Located in the neck below the jawbone, the submandibular gland is the second largest of the major salivary glands.
If this gland has to be removed, it’s done with a procedure called a submandibular gland resection. It is often recommended because a tumor is affecting tissues in the gland.
- Surgical removal may also be performed when the gland is affected by a chronic infection associated with salivary duct stones or other benign (non-cancerous) conditions.
- Depending on the reason for the procedure, other tissue removal surgeries may be necessary.
What to Expect Before Surgery
Prior to surgery, your ear, nose, and throat specialist will evaluate the gland. This normally involves image and blood tests. If the reason for submandibular gland resection is a tumor, a biopsy is usually done to determine if it’s cancerous. If lab results confirm cancer, additional testing may be done to see if tissues in other parts of the neck are also affected and to identify the stage of cancer. Should this be the case, a neck dissection to remove lymph nodes may be performed in addition to submandibular gland removal
How Submandibular Gland Resection Is Done
With parotid gland surgery, it may be possible to remove only the part of the gland surrounding the tumor. Submandibular gland resection, on the other hand, usually involves complete removal of the gland. Performed under general anesthesia, the procedure starts with an incision made in the neck. In order to minimize scaring, the incision is usually made in the neck’s natural folds.
Because of the location of the submandibular gland, important structures will need to be protected during surgery. The platysma muscle that helps control lower lip movements is cut to access to the gland since it’s located deep within the neck. Nerves that control tongue movements and sensations are also protected during surgery. Special attention is also paid to the tiny marginal mandibular nerve that partially affects the ability to smile since it is directly on top of the gland.
What to Expect After Surgery
For a few days after surgery, a small drain is left in place to allow for the drainage of fluid from the area where the gland was located. Removal of the drain only takes a few seconds. It’s advisable to rest for a day or so after the procedure, although post-surgery discomfort is usually minimal. You should be able to eat normally and resume your daily routine shortly after going home. A longer hospital stay may be necessary if other procedures had to be done following submandibular gland resection.

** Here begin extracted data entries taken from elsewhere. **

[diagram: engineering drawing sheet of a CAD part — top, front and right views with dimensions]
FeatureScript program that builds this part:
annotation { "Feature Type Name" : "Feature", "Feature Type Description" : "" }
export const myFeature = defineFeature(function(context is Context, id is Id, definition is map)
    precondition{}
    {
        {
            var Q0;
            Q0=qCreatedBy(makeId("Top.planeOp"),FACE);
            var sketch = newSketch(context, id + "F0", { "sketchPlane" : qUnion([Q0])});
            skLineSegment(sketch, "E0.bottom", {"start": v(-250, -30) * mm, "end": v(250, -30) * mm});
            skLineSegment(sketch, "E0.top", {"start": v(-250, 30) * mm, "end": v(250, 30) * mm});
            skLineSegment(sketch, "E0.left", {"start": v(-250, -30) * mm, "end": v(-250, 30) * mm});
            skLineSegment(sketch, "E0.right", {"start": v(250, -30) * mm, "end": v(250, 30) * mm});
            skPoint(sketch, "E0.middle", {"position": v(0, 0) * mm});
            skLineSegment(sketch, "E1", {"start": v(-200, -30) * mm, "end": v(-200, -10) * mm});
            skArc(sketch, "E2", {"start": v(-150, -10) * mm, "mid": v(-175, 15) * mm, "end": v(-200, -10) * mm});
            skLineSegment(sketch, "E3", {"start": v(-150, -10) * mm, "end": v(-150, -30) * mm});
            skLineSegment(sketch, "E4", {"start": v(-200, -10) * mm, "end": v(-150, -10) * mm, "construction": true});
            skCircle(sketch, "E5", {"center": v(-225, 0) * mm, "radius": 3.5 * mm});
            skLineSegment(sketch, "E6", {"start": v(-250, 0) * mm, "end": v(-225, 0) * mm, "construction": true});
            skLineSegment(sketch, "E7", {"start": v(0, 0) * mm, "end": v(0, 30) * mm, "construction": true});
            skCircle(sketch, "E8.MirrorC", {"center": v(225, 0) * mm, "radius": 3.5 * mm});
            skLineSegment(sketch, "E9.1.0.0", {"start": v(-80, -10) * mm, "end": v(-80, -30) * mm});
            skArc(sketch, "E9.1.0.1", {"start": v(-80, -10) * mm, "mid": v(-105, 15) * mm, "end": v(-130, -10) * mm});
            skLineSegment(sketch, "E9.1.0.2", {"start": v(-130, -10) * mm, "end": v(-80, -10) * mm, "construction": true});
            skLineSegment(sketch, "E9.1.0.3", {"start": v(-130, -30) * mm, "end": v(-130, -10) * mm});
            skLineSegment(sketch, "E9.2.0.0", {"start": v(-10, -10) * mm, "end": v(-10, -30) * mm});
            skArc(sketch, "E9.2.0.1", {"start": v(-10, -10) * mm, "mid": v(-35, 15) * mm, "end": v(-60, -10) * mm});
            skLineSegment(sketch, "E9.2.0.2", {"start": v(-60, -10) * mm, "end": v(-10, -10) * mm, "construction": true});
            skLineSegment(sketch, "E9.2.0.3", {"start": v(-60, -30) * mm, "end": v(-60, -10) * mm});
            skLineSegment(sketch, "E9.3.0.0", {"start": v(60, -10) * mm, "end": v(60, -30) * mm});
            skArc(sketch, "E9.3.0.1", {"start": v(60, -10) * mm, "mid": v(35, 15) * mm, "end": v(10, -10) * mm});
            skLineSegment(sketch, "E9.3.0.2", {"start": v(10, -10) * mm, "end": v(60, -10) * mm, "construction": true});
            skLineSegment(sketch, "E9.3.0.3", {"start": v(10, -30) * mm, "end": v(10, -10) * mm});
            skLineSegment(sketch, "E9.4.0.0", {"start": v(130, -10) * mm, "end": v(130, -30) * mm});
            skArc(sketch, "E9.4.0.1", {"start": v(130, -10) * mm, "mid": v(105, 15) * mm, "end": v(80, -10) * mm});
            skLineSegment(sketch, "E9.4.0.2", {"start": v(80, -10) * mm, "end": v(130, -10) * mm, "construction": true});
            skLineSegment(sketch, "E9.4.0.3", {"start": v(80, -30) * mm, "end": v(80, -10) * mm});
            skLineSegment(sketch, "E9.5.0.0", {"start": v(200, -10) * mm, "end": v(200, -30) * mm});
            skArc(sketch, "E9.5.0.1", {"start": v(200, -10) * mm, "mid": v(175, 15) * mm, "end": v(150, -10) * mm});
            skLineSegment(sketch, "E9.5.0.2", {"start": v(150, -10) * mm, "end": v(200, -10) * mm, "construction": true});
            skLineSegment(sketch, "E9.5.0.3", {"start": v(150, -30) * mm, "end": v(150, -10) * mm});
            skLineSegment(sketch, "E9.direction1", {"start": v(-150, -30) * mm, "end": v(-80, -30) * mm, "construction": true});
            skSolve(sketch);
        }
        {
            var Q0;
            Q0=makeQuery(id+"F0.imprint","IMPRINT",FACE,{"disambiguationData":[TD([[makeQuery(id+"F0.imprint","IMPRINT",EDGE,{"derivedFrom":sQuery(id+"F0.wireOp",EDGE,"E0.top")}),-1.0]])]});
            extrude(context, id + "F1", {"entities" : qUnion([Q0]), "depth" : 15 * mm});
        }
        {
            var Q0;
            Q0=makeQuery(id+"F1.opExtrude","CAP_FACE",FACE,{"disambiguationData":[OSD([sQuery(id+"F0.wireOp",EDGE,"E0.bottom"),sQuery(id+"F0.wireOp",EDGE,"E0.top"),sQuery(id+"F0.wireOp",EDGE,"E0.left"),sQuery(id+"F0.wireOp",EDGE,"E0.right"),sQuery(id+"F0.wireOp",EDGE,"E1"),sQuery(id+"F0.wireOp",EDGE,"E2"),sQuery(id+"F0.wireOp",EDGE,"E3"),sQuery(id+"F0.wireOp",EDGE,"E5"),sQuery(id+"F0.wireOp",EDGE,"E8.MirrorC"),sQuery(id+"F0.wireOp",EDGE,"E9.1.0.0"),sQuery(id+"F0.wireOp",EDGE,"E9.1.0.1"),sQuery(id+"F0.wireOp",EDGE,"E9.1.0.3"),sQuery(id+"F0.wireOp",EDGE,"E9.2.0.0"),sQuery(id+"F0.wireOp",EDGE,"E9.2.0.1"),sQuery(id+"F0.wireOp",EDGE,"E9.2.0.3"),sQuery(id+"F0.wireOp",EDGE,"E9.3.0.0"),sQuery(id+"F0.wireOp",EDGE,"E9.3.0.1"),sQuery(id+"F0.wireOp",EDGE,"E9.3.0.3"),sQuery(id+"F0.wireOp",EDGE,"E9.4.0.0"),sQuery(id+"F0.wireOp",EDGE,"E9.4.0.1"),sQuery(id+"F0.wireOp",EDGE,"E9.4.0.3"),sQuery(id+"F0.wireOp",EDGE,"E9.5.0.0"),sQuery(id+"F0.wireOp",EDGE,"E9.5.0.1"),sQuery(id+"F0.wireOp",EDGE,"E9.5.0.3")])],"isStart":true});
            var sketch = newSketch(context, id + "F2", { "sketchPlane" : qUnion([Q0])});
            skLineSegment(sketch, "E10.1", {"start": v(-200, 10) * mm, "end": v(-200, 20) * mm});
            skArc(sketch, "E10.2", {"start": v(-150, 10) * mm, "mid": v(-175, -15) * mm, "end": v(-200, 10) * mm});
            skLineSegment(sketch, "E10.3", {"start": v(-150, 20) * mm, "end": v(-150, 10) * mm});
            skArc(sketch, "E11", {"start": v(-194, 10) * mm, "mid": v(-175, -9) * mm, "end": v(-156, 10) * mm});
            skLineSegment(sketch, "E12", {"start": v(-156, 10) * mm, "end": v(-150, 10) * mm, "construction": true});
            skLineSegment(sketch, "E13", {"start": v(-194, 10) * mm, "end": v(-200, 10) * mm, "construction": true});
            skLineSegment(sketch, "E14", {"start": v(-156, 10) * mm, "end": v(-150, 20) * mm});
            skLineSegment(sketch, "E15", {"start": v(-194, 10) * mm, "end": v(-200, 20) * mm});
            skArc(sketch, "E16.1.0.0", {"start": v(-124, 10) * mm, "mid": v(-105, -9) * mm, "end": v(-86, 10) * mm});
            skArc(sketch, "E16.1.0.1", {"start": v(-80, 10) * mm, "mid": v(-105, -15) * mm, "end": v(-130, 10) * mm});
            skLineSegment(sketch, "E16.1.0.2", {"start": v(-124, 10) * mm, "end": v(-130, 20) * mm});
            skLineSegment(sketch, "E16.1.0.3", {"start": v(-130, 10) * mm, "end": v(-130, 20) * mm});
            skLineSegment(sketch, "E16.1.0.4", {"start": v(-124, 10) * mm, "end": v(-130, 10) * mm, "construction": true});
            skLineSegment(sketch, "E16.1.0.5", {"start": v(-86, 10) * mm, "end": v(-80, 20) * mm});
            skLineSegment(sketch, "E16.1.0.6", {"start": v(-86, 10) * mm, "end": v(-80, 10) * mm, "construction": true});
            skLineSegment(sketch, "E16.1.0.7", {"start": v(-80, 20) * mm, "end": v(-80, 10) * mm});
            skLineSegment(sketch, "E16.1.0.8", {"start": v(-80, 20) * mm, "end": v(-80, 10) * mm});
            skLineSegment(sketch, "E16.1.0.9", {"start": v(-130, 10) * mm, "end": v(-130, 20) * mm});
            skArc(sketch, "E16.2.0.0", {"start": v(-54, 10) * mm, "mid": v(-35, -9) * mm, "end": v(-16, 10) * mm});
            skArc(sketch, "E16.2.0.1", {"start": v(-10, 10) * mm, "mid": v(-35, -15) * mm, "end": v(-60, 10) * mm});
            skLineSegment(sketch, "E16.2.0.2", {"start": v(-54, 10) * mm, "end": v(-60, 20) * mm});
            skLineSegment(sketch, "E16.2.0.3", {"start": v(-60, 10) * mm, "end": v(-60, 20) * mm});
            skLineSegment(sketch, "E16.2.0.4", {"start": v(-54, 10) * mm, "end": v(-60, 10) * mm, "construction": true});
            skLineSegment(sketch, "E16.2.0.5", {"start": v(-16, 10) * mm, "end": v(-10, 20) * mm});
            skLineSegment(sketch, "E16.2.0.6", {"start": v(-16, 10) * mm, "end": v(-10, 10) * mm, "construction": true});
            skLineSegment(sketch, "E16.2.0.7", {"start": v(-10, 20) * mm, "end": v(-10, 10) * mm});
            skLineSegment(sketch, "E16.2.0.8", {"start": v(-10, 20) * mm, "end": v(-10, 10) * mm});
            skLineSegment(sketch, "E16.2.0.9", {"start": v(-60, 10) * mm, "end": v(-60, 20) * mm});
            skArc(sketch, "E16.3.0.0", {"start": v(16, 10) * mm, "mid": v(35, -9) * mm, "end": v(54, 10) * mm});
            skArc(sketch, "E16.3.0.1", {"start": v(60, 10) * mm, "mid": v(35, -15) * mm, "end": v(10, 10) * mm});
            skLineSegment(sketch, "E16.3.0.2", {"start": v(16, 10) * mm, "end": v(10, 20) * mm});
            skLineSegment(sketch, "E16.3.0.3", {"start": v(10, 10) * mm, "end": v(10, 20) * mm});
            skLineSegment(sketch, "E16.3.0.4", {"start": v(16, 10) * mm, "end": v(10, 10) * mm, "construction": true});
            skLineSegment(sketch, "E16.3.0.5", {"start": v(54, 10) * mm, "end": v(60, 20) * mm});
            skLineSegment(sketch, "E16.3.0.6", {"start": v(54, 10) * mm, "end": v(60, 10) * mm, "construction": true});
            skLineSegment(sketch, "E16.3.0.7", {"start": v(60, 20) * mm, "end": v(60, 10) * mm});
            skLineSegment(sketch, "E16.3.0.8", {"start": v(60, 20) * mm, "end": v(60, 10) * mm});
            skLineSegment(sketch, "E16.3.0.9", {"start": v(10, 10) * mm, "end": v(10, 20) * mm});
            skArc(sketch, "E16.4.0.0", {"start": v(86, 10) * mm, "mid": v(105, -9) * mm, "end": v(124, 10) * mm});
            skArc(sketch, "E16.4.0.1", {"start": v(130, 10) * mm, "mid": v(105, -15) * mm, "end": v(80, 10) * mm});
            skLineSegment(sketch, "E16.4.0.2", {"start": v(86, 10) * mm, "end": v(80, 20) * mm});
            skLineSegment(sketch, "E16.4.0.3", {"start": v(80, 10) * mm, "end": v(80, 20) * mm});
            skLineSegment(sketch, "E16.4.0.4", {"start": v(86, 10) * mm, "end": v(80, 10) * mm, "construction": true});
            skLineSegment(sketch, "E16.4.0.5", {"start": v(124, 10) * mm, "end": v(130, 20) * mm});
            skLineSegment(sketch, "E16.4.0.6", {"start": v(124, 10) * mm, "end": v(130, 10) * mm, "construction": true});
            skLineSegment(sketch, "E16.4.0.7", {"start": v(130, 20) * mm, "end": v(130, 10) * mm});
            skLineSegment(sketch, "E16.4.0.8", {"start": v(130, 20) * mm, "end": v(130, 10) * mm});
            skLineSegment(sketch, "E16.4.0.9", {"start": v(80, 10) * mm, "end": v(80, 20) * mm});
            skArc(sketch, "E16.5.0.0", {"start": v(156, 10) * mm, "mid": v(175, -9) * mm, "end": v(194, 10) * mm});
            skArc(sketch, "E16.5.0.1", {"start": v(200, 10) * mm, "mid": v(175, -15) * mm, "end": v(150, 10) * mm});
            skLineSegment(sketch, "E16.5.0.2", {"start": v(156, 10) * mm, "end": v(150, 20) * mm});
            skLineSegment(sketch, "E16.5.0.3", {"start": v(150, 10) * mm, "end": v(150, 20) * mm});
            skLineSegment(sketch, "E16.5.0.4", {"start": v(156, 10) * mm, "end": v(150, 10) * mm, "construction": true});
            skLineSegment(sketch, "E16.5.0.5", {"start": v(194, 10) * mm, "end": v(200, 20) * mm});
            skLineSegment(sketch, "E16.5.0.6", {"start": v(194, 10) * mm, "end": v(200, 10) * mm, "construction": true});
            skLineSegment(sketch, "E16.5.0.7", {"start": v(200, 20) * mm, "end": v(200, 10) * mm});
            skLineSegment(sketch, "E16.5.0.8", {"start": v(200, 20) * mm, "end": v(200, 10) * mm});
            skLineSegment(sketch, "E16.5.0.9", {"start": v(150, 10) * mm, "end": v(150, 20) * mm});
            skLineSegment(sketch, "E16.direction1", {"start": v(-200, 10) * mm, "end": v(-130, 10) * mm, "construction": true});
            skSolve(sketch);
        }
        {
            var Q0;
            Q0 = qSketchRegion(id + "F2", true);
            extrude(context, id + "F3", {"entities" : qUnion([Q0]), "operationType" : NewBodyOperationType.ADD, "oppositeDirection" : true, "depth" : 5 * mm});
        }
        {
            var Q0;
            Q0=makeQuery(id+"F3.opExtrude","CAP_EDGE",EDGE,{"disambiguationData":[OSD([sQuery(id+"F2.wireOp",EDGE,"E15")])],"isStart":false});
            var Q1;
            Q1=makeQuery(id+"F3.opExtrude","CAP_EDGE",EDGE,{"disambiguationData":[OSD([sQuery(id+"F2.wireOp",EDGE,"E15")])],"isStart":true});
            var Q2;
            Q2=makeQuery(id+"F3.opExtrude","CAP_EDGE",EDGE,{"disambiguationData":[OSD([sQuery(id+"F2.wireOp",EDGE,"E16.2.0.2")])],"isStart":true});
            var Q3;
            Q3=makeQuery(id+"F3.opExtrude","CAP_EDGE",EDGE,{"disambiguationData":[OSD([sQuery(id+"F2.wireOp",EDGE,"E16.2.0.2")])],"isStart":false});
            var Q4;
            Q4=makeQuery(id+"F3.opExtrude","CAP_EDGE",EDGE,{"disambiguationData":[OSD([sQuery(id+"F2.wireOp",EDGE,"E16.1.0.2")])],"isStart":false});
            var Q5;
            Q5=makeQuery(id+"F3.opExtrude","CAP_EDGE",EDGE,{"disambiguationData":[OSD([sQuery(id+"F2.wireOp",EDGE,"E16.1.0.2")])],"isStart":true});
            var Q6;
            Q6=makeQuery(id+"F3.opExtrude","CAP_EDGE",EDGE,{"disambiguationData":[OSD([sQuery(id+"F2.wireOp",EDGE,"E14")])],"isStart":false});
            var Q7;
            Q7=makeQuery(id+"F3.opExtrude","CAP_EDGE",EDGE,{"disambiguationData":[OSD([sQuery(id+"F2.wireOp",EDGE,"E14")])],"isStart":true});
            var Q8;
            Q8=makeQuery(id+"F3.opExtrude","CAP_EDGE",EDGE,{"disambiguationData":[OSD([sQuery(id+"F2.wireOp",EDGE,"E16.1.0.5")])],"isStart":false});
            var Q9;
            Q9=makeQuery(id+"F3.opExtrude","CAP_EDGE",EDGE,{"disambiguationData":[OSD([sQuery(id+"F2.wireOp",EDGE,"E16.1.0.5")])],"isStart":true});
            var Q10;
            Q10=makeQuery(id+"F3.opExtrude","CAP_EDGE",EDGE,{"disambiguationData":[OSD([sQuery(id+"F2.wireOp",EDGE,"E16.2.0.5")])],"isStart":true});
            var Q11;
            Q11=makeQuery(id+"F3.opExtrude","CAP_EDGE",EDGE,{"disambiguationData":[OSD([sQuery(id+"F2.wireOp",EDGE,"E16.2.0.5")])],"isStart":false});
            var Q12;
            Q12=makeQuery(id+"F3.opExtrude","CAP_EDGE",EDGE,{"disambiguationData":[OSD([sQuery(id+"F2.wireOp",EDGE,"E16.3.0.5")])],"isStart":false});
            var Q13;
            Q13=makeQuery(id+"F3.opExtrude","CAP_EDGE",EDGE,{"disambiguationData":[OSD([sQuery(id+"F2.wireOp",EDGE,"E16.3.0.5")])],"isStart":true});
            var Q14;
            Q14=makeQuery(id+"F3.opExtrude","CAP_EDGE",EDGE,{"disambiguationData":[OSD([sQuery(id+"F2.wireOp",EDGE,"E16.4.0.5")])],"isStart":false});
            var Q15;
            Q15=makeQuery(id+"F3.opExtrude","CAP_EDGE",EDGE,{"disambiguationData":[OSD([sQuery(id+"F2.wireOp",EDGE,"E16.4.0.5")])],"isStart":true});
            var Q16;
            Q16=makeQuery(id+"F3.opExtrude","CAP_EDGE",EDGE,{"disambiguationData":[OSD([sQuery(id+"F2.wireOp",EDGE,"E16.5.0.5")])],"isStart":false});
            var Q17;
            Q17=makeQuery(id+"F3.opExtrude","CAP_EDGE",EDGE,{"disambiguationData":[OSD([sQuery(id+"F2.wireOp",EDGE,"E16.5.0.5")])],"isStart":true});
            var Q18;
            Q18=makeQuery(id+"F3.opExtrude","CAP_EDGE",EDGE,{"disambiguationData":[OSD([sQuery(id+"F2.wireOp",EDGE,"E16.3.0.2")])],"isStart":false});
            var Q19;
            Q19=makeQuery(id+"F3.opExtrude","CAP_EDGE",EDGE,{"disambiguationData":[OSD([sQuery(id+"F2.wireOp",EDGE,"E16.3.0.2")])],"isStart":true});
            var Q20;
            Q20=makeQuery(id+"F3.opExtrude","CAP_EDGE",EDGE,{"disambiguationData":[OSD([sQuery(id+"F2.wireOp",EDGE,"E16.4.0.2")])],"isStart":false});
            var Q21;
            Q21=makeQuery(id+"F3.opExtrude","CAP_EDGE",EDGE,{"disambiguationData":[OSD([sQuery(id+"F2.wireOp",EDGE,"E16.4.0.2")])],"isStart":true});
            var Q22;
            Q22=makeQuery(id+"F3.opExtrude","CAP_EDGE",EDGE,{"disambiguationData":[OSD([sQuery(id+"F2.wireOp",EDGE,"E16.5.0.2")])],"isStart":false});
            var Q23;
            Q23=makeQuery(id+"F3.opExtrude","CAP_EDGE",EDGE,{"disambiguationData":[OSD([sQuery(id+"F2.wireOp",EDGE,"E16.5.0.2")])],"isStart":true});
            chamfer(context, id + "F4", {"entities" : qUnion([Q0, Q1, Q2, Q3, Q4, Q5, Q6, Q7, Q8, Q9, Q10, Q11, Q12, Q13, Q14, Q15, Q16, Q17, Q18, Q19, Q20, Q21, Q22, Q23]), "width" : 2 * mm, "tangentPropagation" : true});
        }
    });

If gland removal involved other tissues in the neck and affected your physical appearance in this area, reconstruction or cosmetic procedures may be discussed and planned for a future date after you’ve healed. Otherwise, follow-up care generally involves occasional testing to make sure other glands in the affected area are healthy and functioning as expected.
The submandibular gland normally delivers saliva to the floor of the mouth. Since there are many other saliva-producing glands within the same general area, submandibular gland resection does not noticeably affect saliva production. There may be some residential saliva production where the gland was cut that causes swelling. It can usually be managed with repeated aspirations or a pressure dressing. Minimally invasive endoscopic resections may reduce the risks commonly associated with surgery performed in this part of the neck.